Does anyone know if this car park is available for 'wild camping' if so is there any procedure for gaining access.
Is anyone else thinking of visiting this display and stopping over.
Thanks
Frank


----------



## teemyob (Nov 22, 2005)

*Problems*

Hello,

We had problems during the Air Show, rang a contact given to us for the car park. He no longer worked there.

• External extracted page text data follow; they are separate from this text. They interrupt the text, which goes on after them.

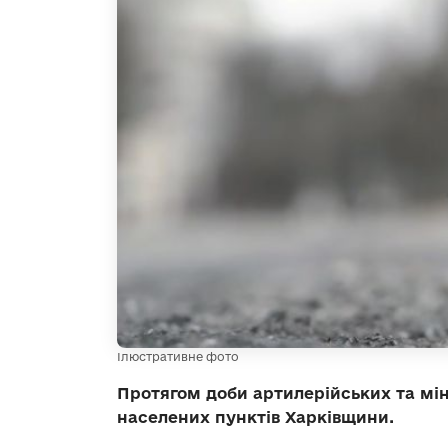
Ілюстративне фото
Протягом доби артилерійських та мін
населених пунктів Харківщини.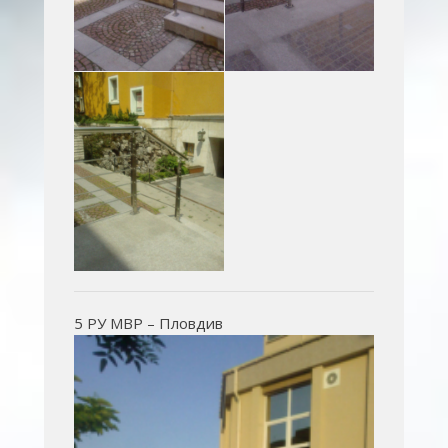
5 РУ МВР – Пловдив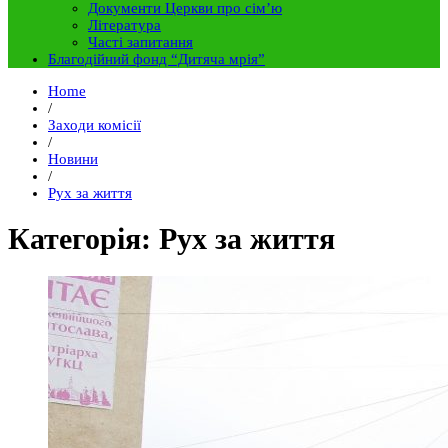
Документи Церкви про сім’ю
Література
Часті запитання
Благодійний фонд “Дитяча мрія”
Home
/
Заходи комісії
/
Новини
/
Рух за життя
Категорія: Рух за життя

He did say they close the gates during the week now.

We stayed at Landsdowne.

Someone will know better than me.

TM


----------



## georgiemac (Oct 22, 2007)

You could try and wild camp by the old sand works on the coast road - and there is a road leading up to there called Hesketh Drive - you may get away with staying there overnight- obviously no facilities - we live nearby you could use our loo if you needed to empty your cassette. Also try the Southport Yacht club/ sea scouts site conveniently sited not too far from the fireworks display.


----------



## Caggsie (Aug 19, 2008)

We went last year and have booked this year too,as we throughly enjoyed it, at the CC site. Try the site closer or even the day before for cancellations. No guarantee but worth a try if you can't find yourself somewhere else in the meantime. Last year was fab even though it absolutely teemed it down from start to finish. The other thing to do is buy your tickets before you go into the display itself, from tourist board I think, £6 instead of £8 on the door, last year prices.


----------



## HARRY12 (Sep 7, 2011)

*Southport Fireworks*

I have heard that a pub called leigh arms, just outside of southport lets people park there if you eat there, and its great food!


----------